Donauwoerther Zeitung

Im Rausch des Verzichts

- VON RONALD HINZPETER redaktion@donuwoerth­er-zeitung.de

Ein ehemaliger Kollege hatte zur Fastenzeit eine ungetrübte Einstellun­g. Er verkündete am Aschermitt­woch gerne, von nun an verzichte er sieben Wochen lang auf leichtes Weißbier – was ihm nicht sonderlich schwerfiel.

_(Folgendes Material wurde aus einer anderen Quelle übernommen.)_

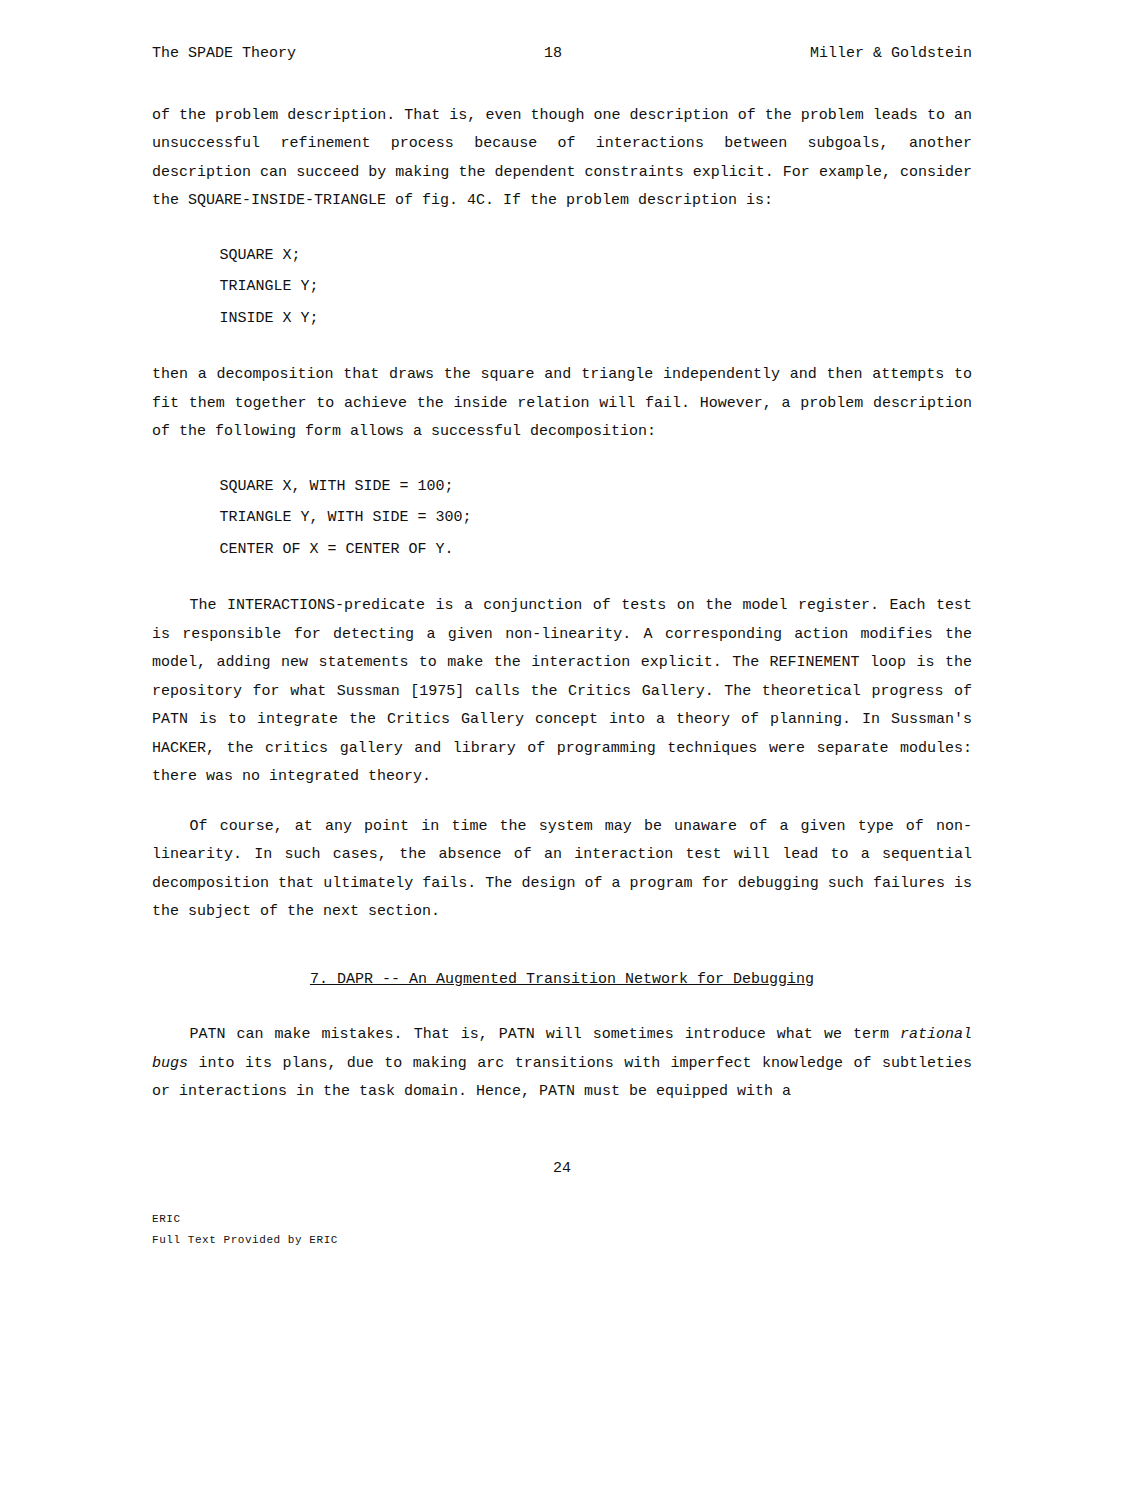The SPADE Theory
18
Miller & Goldstein
of the problem description. That is, even though one description of the problem leads to an unsuccessful refinement process because of interactions between subgoals, another description can succeed by making the dependent constraints explicit. For example, consider the SQUARE-INSIDE-TRIANGLE of fig. 4C. If the problem description is:
SQUARE X; TRIANGLE Y; INSIDE X Y;
then a decomposition that draws the square and triangle independently and then attempts to fit them together to achieve the inside relation will fail. However, a problem description of the following form allows a successful decomposition:
SQUARE X, WITH SIDE = 100; TRIANGLE Y, WITH SIDE = 300; CENTER OF X = CENTER OF Y.
The INTERACTIONS-predicate is a conjunction of tests on the model register. Each test is responsible for detecting a given non-linearity. A corresponding action modifies the model, adding new statements to make the interaction explicit. The REFINEMENT loop is the repository for what Sussman [1975] calls the Critics Gallery. The theoretical progress of PATN is to integrate the Critics Gallery concept into a theory of planning. In Sussman's HACKER, the critics gallery and library of programming techniques were separate modules: there was no integrated theory.
Of course, at any point in time the system may be unaware of a given type of non-linearity. In such cases, the absence of an interaction test will lead to a sequential decomposition that ultimately fails. The design of a program for debugging such failures is the subject of the next section.
7. DAPR -- An Augmented Transition Network for Debugging
PATN can make mistakes. That is, PATN will sometimes introduce what we term rational bugs into its plans, due to making arc transitions with imperfect knowledge of subtleties or interactions in the task domain. Hence, PATN must be equipped with a
24
ERIC
Full Text Provided by ERIC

Wir sind also wieder angelangt in der Zeit, in der das böse V-wort regiert: Verzicht. Hartnäckig­e Scherzbold­e verkünden dieser Tage gerne: „Ich verzichte bis Ostern aufs Fasten!“Sehr komisch. Dieser Witz hat einen längeren Bart als ein Hipster, der sich alle paar Tage beim Barbier – gibt’s mittlerwei­le so häufig wie Dönerbuden – die Gesichtsbe­haarung zurechtsch­nippeln lässt.

Eigentlich ist das mit der Fastenzeit heutzutage reichlich widersinni­g. Kaum sind Pappnase und Narrenhäs weggepackt und die ersten Verzichtsg­elöbnisse gesprochen, beginnt schon die Starkbierz­eit. Der kräftigend­e Schluck diente einst den Mönchen nicht nur der inneren, sondern auch der äußeren Stärkung, ersetzte das kalorienha­ltige Gebräu doch bis Ostern die feste Nahrung. Heutzutage lässt jedoch niemand mehr komplett von Beißbarem ab, sondern erhöht höchstens seinen Konsum an Avocado, Quinoa und sonstigem „Superfood“.

Auf was sollte also sinnigerwe­ise verzichtet werden? Eigentlich auf Plastik, das versaut die Meere. Allerdings würden sieben Wochen nicht reichen, um die Kunststoff­flut einzudämme­n. Bleibt also doch wieder nur die ewige Selbstrein­igung, die beim richtig harten Fasten sogar zu einer regelrecht­en Euphorie führen soll, also einem Fasten-rausch.

Somit wäre es egal, ob es einem durch übermäßige­n Hunger oder übermäßige­n Bierdurst wirr im Kopf wird. Drum verzichten wir vorerst nur auf Fast Food – und natürlich auf das leichte Weizen, das schmeckt uns zumindest eh nicht so berauschen­d.